> PROBLEM DESCRIPTION
Give back the whole listing exactly as written, pictures excluded.

> INFORMATION PROVIDED
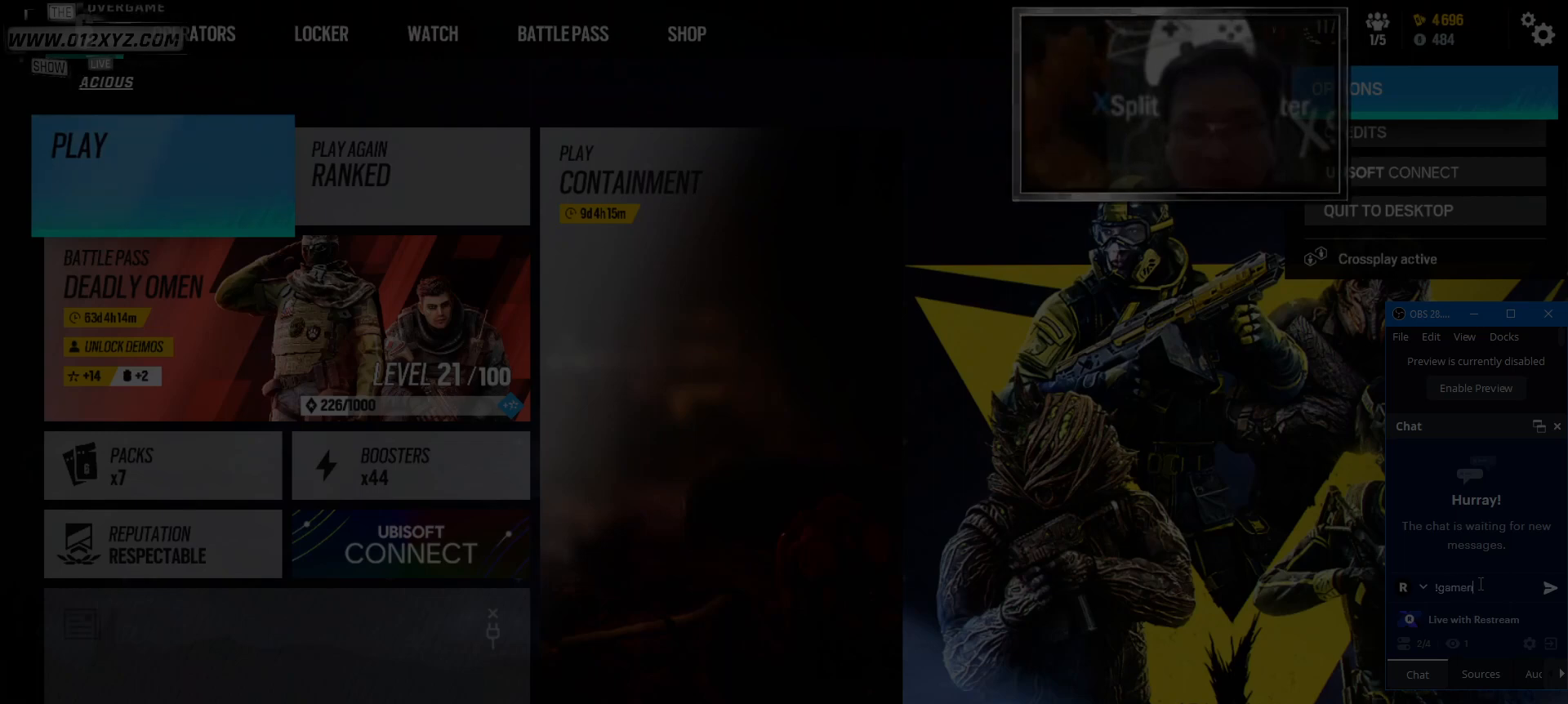
{"keys": ["e"], "mouse": [], "events": [[200, "a", "down"], [300, "a", "up"], [500, "e", "down"]]}
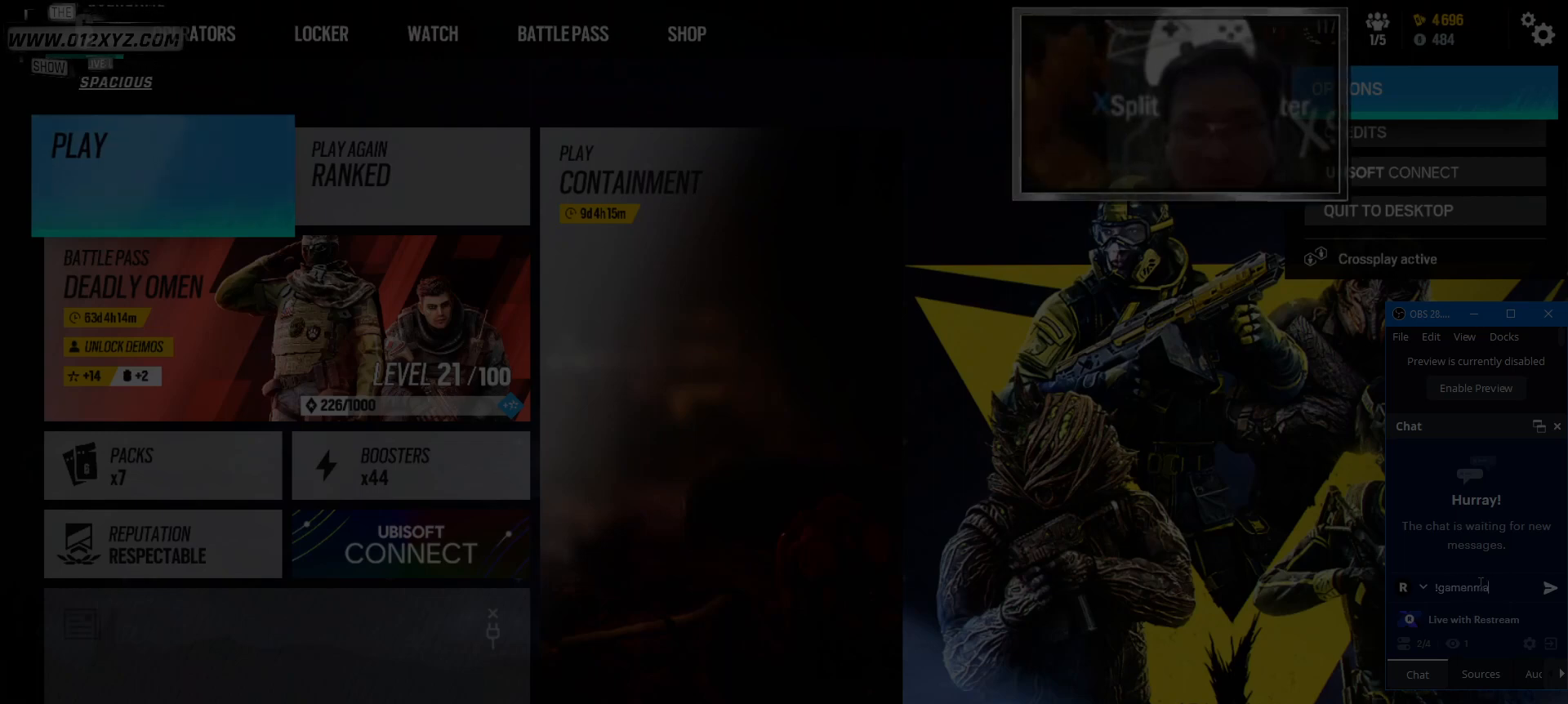
{"keys": [], "mouse": [], "events": [[100, "e", "up"]]}
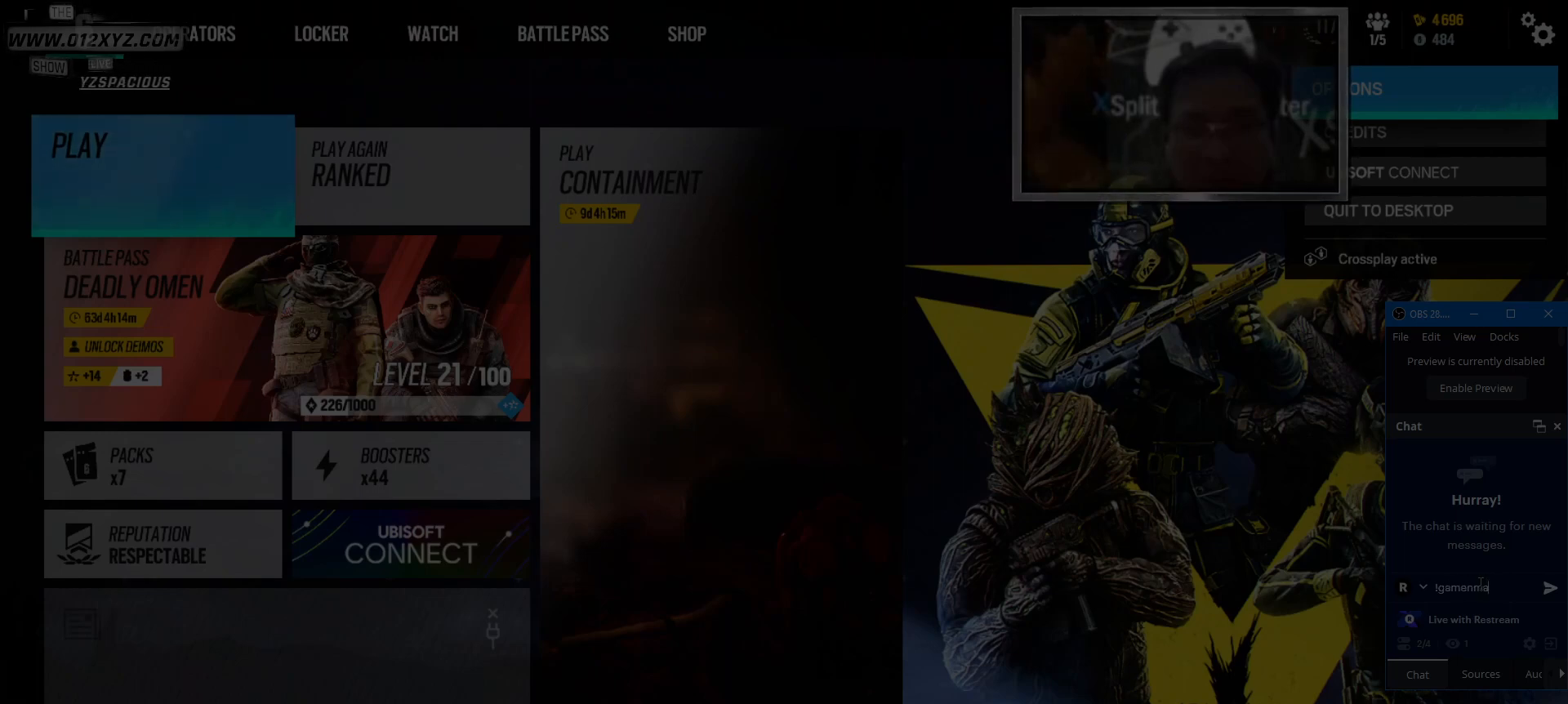
{"keys": [], "mouse": [], "events": [[400, "a", "down"], [500, "a", "up"]]}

> SOLUTION
{"keys": ["e"], "mouse": [], "events": [[200, "a", "down"], [300, "a", "up"], [500, "e", "down"]]}
{"keys": [], "mouse": [], "events": [[100, "e", "up"]]}
{"keys": [], "mouse": [], "events": [[400, "a", "down"], [500, "a", "up"]]}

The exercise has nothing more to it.